Les banques alimentaires sonnent l’alarme : la santé de leurs bénéficiaires se dégrade

Diabète, dénutrition, obésité, santé mentale… Une étude de la Fédération française des banques alimentaires met en évidence la plus grande vulnérabilité aux maladies des personnes accueillies. © 123 RF
Les banques alimentaires sont en première ligne de la hausse de la précarité. En dix ans, le nombre de bénéficiaires est passé de 800 000 à 2,6 millions, majoritairement des familles monoparentales. © 123 RF

Une étude de la Fédération française des banques alimentaires met en exergue la plus grande exposition des bénéficiaires aux maladies telles que le diabète, l’obésité, la dénutrition et la santé mentale… Le point avec Stéphanie Férey, responsable du service relations associations et innovation sociale à la FFBA.

En dix ans, le nombre de bénéficiaires de l’aide alimentaire est passé de 800 000 à 2,6 millions. Comment s’explique une telle hausse ?

S. F. : Nous sommes face à un défi conjoncturel. Avec un choc inflationniste qui a un impact sur tous, mais plus spécifiquement sur les plus précaires. Bien que l’on observe un ralentissement, les produits de première nécessité tels que le beurre, le lait, les pâtes, etc., ont été fortement impactés par cette hausse des prix.

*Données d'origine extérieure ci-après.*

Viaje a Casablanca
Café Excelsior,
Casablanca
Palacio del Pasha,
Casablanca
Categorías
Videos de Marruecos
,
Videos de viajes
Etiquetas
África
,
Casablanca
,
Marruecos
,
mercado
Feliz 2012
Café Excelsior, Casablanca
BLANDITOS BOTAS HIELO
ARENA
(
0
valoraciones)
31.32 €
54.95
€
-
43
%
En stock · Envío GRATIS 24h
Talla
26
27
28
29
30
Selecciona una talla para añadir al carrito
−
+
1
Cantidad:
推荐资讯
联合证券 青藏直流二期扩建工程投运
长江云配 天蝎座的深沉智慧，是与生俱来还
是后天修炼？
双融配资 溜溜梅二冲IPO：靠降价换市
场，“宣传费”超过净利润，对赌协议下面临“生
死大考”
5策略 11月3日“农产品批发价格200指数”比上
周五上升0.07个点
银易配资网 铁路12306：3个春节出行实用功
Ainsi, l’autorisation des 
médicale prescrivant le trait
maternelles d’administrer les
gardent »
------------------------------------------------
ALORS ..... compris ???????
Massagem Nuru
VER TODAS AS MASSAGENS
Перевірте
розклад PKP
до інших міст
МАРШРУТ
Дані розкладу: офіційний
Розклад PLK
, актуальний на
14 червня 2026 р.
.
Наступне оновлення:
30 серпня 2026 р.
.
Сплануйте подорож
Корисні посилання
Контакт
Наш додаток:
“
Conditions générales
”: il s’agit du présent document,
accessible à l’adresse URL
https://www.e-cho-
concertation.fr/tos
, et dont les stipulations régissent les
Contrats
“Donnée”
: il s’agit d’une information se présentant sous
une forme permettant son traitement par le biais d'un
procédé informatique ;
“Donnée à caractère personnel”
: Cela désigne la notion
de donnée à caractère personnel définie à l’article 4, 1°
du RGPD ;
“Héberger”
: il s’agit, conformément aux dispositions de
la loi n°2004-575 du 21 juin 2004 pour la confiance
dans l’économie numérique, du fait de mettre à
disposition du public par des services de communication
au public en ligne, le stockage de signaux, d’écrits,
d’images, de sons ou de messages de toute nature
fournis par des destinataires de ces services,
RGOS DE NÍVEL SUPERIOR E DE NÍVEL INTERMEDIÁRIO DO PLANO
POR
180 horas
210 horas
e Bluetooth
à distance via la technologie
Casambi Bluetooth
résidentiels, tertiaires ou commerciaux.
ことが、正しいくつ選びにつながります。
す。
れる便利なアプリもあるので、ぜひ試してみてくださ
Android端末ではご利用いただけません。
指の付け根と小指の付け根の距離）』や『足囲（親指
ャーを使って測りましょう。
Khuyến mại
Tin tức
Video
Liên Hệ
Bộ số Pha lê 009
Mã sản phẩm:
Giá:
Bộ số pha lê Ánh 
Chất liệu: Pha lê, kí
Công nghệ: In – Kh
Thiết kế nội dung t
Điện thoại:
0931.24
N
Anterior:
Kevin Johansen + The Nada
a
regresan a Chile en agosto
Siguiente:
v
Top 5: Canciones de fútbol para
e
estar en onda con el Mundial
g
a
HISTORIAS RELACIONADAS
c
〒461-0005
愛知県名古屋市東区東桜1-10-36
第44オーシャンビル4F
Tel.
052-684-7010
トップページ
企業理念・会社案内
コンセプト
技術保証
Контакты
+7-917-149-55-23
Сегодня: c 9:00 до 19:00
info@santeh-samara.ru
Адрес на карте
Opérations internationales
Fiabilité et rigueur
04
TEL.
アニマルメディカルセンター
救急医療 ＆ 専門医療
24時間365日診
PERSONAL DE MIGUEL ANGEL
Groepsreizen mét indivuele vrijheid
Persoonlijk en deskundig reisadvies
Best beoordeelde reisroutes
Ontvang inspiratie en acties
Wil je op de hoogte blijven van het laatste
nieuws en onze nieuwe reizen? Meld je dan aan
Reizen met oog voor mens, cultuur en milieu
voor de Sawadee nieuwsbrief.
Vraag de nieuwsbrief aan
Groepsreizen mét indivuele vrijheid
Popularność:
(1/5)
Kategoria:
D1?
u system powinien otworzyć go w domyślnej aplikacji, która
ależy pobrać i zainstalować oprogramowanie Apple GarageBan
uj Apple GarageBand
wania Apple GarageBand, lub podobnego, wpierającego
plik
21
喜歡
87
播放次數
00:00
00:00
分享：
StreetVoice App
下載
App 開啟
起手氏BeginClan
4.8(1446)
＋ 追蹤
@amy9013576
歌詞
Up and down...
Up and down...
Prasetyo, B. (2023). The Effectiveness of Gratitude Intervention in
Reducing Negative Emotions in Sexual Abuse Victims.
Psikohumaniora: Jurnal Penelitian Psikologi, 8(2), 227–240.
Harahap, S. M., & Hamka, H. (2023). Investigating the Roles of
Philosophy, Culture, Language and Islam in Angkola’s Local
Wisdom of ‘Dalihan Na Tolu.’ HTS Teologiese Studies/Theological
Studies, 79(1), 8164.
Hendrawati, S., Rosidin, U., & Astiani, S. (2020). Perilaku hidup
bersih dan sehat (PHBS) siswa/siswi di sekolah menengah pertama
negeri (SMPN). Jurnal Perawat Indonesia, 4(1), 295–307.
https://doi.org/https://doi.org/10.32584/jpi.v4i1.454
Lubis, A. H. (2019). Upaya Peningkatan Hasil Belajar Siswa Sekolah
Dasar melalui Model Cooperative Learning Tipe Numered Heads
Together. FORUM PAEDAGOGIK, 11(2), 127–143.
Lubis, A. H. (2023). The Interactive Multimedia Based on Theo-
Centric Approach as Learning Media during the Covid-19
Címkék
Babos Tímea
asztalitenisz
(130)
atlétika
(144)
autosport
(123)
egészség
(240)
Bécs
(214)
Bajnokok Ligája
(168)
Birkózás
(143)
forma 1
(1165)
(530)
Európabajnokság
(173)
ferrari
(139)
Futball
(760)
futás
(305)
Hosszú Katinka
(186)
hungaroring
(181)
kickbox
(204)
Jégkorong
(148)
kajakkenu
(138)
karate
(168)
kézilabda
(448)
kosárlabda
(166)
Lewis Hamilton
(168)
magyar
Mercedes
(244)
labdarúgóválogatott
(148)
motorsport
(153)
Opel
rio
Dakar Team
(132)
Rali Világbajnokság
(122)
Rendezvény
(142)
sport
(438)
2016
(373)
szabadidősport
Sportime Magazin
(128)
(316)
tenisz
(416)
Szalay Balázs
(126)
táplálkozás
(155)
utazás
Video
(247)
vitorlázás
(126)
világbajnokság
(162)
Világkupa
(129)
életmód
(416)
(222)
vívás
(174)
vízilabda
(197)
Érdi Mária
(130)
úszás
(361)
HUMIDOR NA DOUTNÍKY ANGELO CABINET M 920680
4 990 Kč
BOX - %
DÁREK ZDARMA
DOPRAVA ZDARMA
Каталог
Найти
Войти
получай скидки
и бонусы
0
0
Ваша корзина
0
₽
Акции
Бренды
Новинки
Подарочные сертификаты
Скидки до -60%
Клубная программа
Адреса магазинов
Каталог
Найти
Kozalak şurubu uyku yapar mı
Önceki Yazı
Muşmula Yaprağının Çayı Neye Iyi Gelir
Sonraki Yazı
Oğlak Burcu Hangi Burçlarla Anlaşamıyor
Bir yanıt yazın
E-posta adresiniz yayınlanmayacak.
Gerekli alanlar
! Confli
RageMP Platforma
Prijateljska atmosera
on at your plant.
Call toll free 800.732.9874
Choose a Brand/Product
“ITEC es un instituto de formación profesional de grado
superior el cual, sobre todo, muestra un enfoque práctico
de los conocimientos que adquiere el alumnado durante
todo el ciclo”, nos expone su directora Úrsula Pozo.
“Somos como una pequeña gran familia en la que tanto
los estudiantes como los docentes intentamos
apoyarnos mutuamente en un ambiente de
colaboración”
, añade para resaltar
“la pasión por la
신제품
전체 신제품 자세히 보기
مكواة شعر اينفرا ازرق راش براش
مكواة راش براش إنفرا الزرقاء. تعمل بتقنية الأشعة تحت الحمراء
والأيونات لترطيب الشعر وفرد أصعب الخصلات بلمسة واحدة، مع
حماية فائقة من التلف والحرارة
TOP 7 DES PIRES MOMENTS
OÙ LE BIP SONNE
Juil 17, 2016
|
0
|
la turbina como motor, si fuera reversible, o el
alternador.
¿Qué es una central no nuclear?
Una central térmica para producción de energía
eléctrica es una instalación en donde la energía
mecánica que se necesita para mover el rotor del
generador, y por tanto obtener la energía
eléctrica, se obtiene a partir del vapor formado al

Plus d’un tiers ne mangent que deux repas par jour ou moins.

Quelles sont les populations les plus touchées ?

S. F. : Ce sont majoritairement les familles monoparentales. Les femmes seules avec enfant(s) représentent plus d’un tiers des personnes accueillies. Mais la diversité des profils s’accroît. A cette population historique viennent s’ajouter des étudiants et des retraités. On constate aussi une arrivée massive des travailleurs pauvres, des salariés en CDI qui ont recours à l’aide alimentaire. Un profil que l’on avait pas du tout auparavant.

Etude de la Fédération française des banques alimentaires mettant en évidence la plus grande vulnérabilité aux maladies des personnes accueillies.

L’étude révèle que les bénéficiaires de l’aide alimentaire présentent un état de santé moins bon que la moyenne nationale. Quelles maladies les affectent particulièrement ?

S. F. : Le diabète est une constante. 15 % sont concernés, contre 5 % dans la population générale. C’est encore plus flagrant en outremer, où il y a deux fois plus de diabétiques. Un tiers des personnes accueillies souffrent de maladies cardio-vasculaires ou sont en surpoids. La situation des personnes âgées est également inquiétante, on constate qu’elles sont particulièrement vulnérables à la dénutrition. Seulement 7 % d’entre elles respectent les recommandations concernant l’apport en protéines et en produits laitiers.

Et concernant la santé mentale ?

S. F. : Les profils les plus fragiles sont les familles monoparentales. Plus de la moitié mentionnent un état de santé mauvais ou très mauvais. Et plus d’un tiers ne mangent que deux repas par jour ou moins. On suppose que certaines mères sautent des repas et se privent pour leurs enfants. La question du sommeil revient beaucoup. Le manque de nourriture entraîne un mauvais sommeil, ce qui engendre un mauvais moral. C’est un cercle vicieux.

Pour certains, l’aide alimentaire est la principale source d’approvisionnement en protéines, fruits/légumes et légumineuses.

L’aide alimentaire permet-elle de compenser ces carences en fournissant une alimentation équilibrée ?

S. F. : C’est l’objectif. Mais nous sommes confrontés à une recrudescence des bénéficiaires. C’est un défi d’absorber ces nouveaux arrivants. La plupart sont sensibilisés au fait de bien manger et ont la volonté de suivre les recommandations du Programme national nutrition santé mais n’en ont simplement pas les moyens. Pour certains, l’aide alimentaire est la principale source d’approvisionnement en protéines, fruits/légumes et légumineuses.

Existe-t-il des initiatives spécifiques pour améliorer la santé des personnes recevant l’aide alimentaire ?

S. F. : Sur le terrain, nous mettons en œuvre des actions concrètes. Il y a notamment les ateliers « Bons gestes et bonne assiette » qui ont pour but de promouvoir les bons réflexes alimentaires. Au-delà de la lutte contre la précarité alimentaire, c’est un moyen d’agir contre l’isolement. En interrogeant les personnes accueillies, on constate que pour 70 % d’entre elles, la première motivation pour venir à l’aide alimentaire est le besoin de lien social.

Ces espaces d’échange sont donc très importants. Nous collaborons également avec la Fédération française des diabétiques pour effectuer des dépistages préventifs. Enfin, au niveau institutionnel, nous militons au sein d’un collectif pour obtenir la reconnaissance de l’obésité comme maladie chronique. Car actuellement il n’existe ni prévention, ni parcours de soin, et donc aucune prise en charge médicale.